▼

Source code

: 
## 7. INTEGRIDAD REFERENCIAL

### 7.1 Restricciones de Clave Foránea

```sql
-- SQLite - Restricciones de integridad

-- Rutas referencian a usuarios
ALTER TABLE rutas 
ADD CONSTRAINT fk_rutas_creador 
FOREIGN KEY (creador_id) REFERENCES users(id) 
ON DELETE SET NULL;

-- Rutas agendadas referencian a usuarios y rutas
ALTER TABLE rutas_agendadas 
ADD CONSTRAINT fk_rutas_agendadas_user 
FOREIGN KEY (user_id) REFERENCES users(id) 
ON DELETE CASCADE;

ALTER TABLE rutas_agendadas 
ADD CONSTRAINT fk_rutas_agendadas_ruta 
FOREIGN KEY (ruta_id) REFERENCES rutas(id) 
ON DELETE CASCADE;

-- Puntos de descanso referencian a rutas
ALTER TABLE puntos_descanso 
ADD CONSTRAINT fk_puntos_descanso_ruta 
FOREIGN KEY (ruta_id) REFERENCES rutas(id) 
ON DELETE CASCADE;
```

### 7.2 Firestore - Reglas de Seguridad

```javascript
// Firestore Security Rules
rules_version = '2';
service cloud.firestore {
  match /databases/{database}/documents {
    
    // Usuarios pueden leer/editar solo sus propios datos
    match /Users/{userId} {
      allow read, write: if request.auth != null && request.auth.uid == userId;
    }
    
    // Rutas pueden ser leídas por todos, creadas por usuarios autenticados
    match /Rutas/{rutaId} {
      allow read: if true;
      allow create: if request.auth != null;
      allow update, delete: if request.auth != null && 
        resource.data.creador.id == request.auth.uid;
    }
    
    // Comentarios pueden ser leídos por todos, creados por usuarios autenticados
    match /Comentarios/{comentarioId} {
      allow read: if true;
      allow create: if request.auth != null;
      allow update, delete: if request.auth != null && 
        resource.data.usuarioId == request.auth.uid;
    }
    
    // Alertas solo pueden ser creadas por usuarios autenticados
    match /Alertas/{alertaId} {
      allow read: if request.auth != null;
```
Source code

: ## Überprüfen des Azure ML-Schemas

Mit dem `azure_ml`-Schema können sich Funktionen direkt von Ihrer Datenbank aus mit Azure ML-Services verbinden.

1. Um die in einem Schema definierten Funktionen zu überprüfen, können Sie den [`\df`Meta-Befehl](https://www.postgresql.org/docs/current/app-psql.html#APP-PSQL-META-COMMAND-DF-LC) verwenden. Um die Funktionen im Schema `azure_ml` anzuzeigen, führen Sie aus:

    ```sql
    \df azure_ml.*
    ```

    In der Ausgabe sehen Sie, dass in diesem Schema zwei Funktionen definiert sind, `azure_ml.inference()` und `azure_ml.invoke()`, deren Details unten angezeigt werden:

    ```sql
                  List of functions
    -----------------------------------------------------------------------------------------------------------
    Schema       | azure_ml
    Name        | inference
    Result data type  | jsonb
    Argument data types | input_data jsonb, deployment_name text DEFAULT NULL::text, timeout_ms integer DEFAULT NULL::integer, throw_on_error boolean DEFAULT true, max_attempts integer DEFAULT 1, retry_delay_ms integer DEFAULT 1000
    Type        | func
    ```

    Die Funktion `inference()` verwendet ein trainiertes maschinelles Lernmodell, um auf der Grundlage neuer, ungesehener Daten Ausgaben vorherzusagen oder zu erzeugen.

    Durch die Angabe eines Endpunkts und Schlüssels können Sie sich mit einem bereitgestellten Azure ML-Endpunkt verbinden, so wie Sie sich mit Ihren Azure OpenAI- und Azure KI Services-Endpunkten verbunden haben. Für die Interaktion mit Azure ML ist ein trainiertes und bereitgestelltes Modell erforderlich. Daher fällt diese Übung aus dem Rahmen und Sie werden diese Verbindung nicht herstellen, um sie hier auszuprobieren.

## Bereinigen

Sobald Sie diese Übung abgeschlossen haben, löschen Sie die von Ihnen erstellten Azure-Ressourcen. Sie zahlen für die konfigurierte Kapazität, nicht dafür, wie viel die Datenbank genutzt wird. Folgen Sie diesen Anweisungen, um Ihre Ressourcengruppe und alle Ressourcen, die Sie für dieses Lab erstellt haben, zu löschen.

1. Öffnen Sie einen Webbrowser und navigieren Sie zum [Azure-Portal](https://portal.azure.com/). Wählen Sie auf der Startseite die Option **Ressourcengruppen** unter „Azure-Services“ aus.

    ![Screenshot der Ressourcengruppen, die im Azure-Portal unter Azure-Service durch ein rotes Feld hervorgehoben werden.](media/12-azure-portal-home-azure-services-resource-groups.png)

▲

◆ **TASK INSTRUCTIONS**: Using the records above, copy every line that has the word "pueden" in it.

◆ **RESPONSE TO THIS EXERCISE**:
    // Usuarios pueden leer/editar solo sus propios datos
    // Rutas pueden ser leídas por todos, creadas por usuarios autenticados
    // Comentarios pueden ser leídos por todos, creados por usuarios autenticados
    // Alertas solo pueden ser creadas por usuarios autenticados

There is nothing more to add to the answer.